▶ **WHAT THE EXERCISE ASKS**: Pull out of the data below the stretch of lines bounded by the one containing "RECT 1.935000 1.050000" and the one containing "3.365000 0.565000 ;", both bounds included, unchanged.
»»
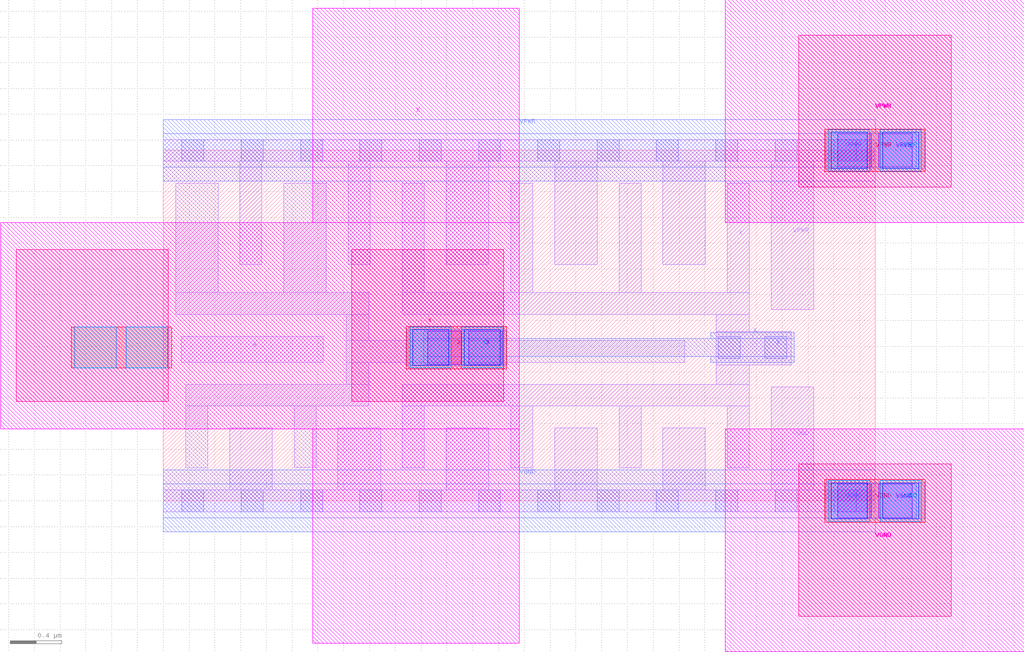
<source format=lef>
# Copyright 2020 The SkyWater PDK Authors
#
# Licensed under the Apache License, Version 2.0 (the "License");
# you may not use this file except in compliance with the License.
# You may obtain a copy of the License at
#
#     https://www.apache.org/licenses/LICENSE-2.0
#
# Unless required by applicable law or agreed to in writing, software
# distributed under the License is distributed on an "AS IS" BASIS,
# WITHOUT WARRANTIES OR CONDITIONS OF ANY KIND, either express or implied.
# See the License for the specific language governing permissions and
# limitations under the License.
#
# SPDX-License-Identifier: Apache-2.0

VERSION 5.7 ;
  NAMESCASESENSITIVE ON ;
  NOWIREEXTENSIONATPIN ON ;
  DIVIDERCHAR "/" ;
  BUSBITCHARS "[]" ;
UNITS
  DATABASE MICRONS 200 ;
END UNITS
MACRO sky130_fd_sc_hd__probec_p_8
  CLASS CORE ;
  SOURCE USER ;
  FOREIGN sky130_fd_sc_hd__probec_p_8 ;
  ORIGIN  0.000000  0.000000 ;
  SIZE  5.520000 BY  2.720000 ;
  SYMMETRY X Y R90 ;
  SITE unithd ;
  PIN A
    ANTENNAGATEAREA  0.742500 ;
    DIRECTION INPUT ;
    USE SIGNAL ;
    PORT
      LAYER li1 ;
        RECT 0.140000 1.075000 1.240000 1.275000 ;
    END
  END A
  PIN X
    ANTENNADIFFAREA  1.782000 ;
    DIRECTION OUTPUT ;
    USE SIGNAL ;
    PORT
      LAYER li1 ;
        RECT 1.855000 0.255000 2.025000 0.735000 ;
        RECT 1.855000 0.735000 4.545000 0.905000 ;
        RECT 1.855000 1.445000 4.545000 1.615000 ;
        RECT 1.855000 1.615000 2.025000 2.465000 ;
        RECT 2.695000 0.255000 2.865000 0.735000 ;
        RECT 2.695000 1.615000 2.865000 2.465000 ;
        RECT 3.535000 0.255000 3.705000 0.735000 ;
        RECT 3.535000 1.615000 3.705000 2.465000 ;
        RECT 4.290000 0.905000 4.545000 1.055000 ;
        RECT 4.290000 1.055000 4.870000 1.315000 ;
        RECT 4.290000 1.315000 4.545000 1.445000 ;
        RECT 4.375000 0.255000 4.545000 0.735000 ;
        RECT 4.375000 1.615000 4.545000 2.465000 ;
      LAYER mcon ;
        RECT 4.305000 1.105000 4.475000 1.275000 ;
        RECT 4.665000 1.105000 4.835000 1.275000 ;
      LAYER met1 ;
        RECT 2.020000 1.060000 2.660000 1.120000 ;
        RECT 2.020000 1.120000 4.895000 1.260000 ;
        RECT 2.020000 1.260000 2.660000 1.320000 ;
        RECT 4.245000 1.075000 4.895000 1.120000 ;
        RECT 4.245000 1.260000 4.895000 1.305000 ;
      LAYER met2 ;
        RECT 1.890000 1.050000 2.660000 1.330000 ;
      LAYER met3 ;
        RECT -0.715000 1.030000 0.065000 1.350000 ;
        RECT  1.885000 1.025000 2.665000 1.355000 ;
      LAYER met4 ;
        RECT -1.140000 0.770000 0.040000 1.950000 ;
        RECT  1.460000 0.770000 2.640000 1.950000 ;
      LAYER met5 ;
        RECT -1.260000  0.560000 2.760000 2.160000 ;
        RECT  1.160000 -1.105000 2.760000 0.560000 ;
        RECT  1.160000  2.160000 2.760000 3.825000 ;
      LAYER via ;
        RECT 2.050000 1.060000 2.310000 1.320000 ;
        RECT 2.370000 1.060000 2.630000 1.320000 ;
      LAYER via2 ;
        RECT 1.935000 1.050000 2.215000 1.330000 ;
        RECT 2.335000 1.050000 2.615000 1.330000 ;
      LAYER via3 ;
        RECT -0.685000 1.030000 -0.365000 1.350000 ;
        RECT -0.285000 1.030000  0.035000 1.350000 ;
        RECT  1.915000 1.030000  2.235000 1.350000 ;
        RECT  2.315000 1.030000  2.635000 1.350000 ;
    END
  END X
  PIN VGND
    DIRECTION INOUT ;
    SHAPE ABUTMENT ;
    USE GROUND ;
    PORT
      LAYER li1 ;
        RECT 0.000000 -0.085000 5.520000 0.085000 ;
        RECT 0.515000  0.085000 0.845000 0.565000 ;
        RECT 1.355000  0.085000 1.685000 0.565000 ;
        RECT 2.195000  0.085000 2.525000 0.565000 ;
        RECT 3.035000  0.085000 3.365000 0.565000 ;
        RECT 3.875000  0.085000 4.205000 0.565000 ;
        RECT 4.715000  0.085000 5.045000 0.885000 ;
      LAYER mcon ;
        RECT 0.145000 -0.085000 0.315000 0.085000 ;
        RECT 0.605000 -0.085000 0.775000 0.085000 ;
        RECT 1.065000 -0.085000 1.235000 0.085000 ;
        RECT 1.525000 -0.085000 1.695000 0.085000 ;
        RECT 1.985000 -0.085000 2.155000 0.085000 ;
        RECT 2.445000 -0.085000 2.615000 0.085000 ;
        RECT 2.905000 -0.085000 3.075000 0.085000 ;
        RECT 3.365000 -0.085000 3.535000 0.085000 ;
        RECT 3.825000 -0.085000 3.995000 0.085000 ;
        RECT 4.285000 -0.085000 4.455000 0.085000 ;
        RECT 4.745000 -0.085000 4.915000 0.085000 ;
        RECT 5.205000 -0.085000 5.375000 0.085000 ;
      LAYER met1 ;
        RECT 0.000000 -0.240000 5.520000 -0.130000 ;
        RECT 0.000000 -0.130000 5.840000  0.130000 ;
        RECT 0.000000  0.130000 5.520000  0.240000 ;
      LAYER met2 ;
        RECT 5.135000 -0.140000 5.905000 0.140000 ;
      LAYER met3 ;
        RECT 5.130000 -0.165000 5.910000 0.165000 ;
      LAYER met4 ;
        RECT 4.930000 -0.895000 6.110000 0.285000 ;
      LAYER met5 ;
        RECT 4.360000 -1.170000 6.675000 0.560000 ;
      LAYER via ;
        RECT 5.230000 -0.130000 5.490000 0.130000 ;
        RECT 5.550000 -0.130000 5.810000 0.130000 ;
      LAYER via2 ;
        RECT 5.180000 -0.140000 5.460000 0.140000 ;
        RECT 5.580000 -0.140000 5.860000 0.140000 ;
      LAYER via3 ;
        RECT 5.160000 -0.160000 5.480000 0.160000 ;
        RECT 5.560000 -0.160000 5.880000 0.160000 ;
    END
  END VGND
  PIN VPWR
    DIRECTION INOUT ;
    SHAPE ABUTMENT ;
    USE POWER ;
    PORT
      LAYER li1 ;
        RECT 0.000000 2.635000 5.520000 2.805000 ;
        RECT 0.595000 1.835000 0.765000 2.635000 ;
        RECT 1.435000 1.835000 1.605000 2.635000 ;
        RECT 2.195000 1.835000 2.525000 2.635000 ;
        RECT 3.035000 1.835000 3.365000 2.635000 ;
        RECT 3.875000 1.835000 4.205000 2.635000 ;
        RECT 4.715000 1.485000 5.045000 2.635000 ;
      LAYER mcon ;
        RECT 0.145000 2.635000 0.315000 2.805000 ;
        RECT 0.605000 2.635000 0.775000 2.805000 ;
        RECT 1.065000 2.635000 1.235000 2.805000 ;
        RECT 1.525000 2.635000 1.695000 2.805000 ;
        RECT 1.985000 2.635000 2.155000 2.805000 ;
        RECT 2.445000 2.635000 2.615000 2.805000 ;
        RECT 2.905000 2.635000 3.075000 2.805000 ;
        RECT 3.365000 2.635000 3.535000 2.805000 ;
        RECT 3.825000 2.635000 3.995000 2.805000 ;
        RECT 4.285000 2.635000 4.455000 2.805000 ;
        RECT 4.745000 2.635000 4.915000 2.805000 ;
        RECT 5.205000 2.635000 5.375000 2.805000 ;
      LAYER met1 ;
        RECT 0.000000 2.480000 5.520000 2.590000 ;
        RECT 0.000000 2.590000 5.840000 2.850000 ;
        RECT 0.000000 2.850000 5.520000 2.960000 ;
      LAYER met2 ;
        RECT 5.135000 2.580000 5.905000 2.860000 ;
      LAYER met3 ;
        RECT 5.130000 2.555000 5.910000 2.885000 ;
      LAYER met4 ;
        RECT 4.930000 2.435000 6.110000 3.615000 ;
      LAYER met5 ;
        RECT 4.360000 2.160000 6.675000 3.890000 ;
      LAYER via ;
        RECT 5.230000 2.590000 5.490000 2.850000 ;
        RECT 5.550000 2.590000 5.810000 2.850000 ;
      LAYER via2 ;
        RECT 5.180000 2.580000 5.460000 2.860000 ;
        RECT 5.580000 2.580000 5.860000 2.860000 ;
      LAYER via3 ;
        RECT 5.160000 2.560000 5.480000 2.880000 ;
        RECT 5.560000 2.560000 5.880000 2.880000 ;
    END
  END VPWR
  OBS
    LAYER li1 ;
      RECT 0.095000 1.445000 1.595000 1.615000 ;
      RECT 0.095000 1.615000 0.425000 2.465000 ;
      RECT 0.175000 0.255000 0.345000 0.735000 ;
      RECT 0.175000 0.735000 1.595000 0.905000 ;
      RECT 0.935000 1.615000 1.265000 2.465000 ;
      RECT 1.015000 0.260000 1.185000 0.735000 ;
      RECT 1.420000 0.905000 1.595000 1.075000 ;
      RECT 1.420000 1.075000 4.045000 1.245000 ;
      RECT 1.420000 1.245000 1.595000 1.445000 ;
  END
END sky130_fd_sc_hd__probec_p_8
END LIBRARY

</source>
««
▶ **WRITTEN RESPONSE**:
        RECT 1.935000 1.050000 2.215000 1.330000 ;
        RECT 2.335000 1.050000 2.615000 1.330000 ;
      LAYER via3 ;
        RECT -0.685000 1.030000 -0.365000 1.350000 ;
        RECT -0.285000 1.030000  0.035000 1.350000 ;
        RECT  1.915000 1.030000  2.235000 1.350000 ;
        RECT  2.315000 1.030000  2.635000 1.350000 ;
    END
  END X
  PIN VGND
    DIRECTION INOUT ;
    SHAPE ABUTMENT ;
    USE GROUND ;
    PORT
      LAYER li1 ;
        RECT 0.000000 -0.085000 5.520000 0.085000 ;
        RECT 0.515000  0.085000 0.845000 0.565000 ;
        RECT 1.355000  0.085000 1.685000 0.565000 ;
        RECT 2.195000  0.085000 2.525000 0.565000 ;
        RECT 3.035000  0.085000 3.365000 0.565000 ;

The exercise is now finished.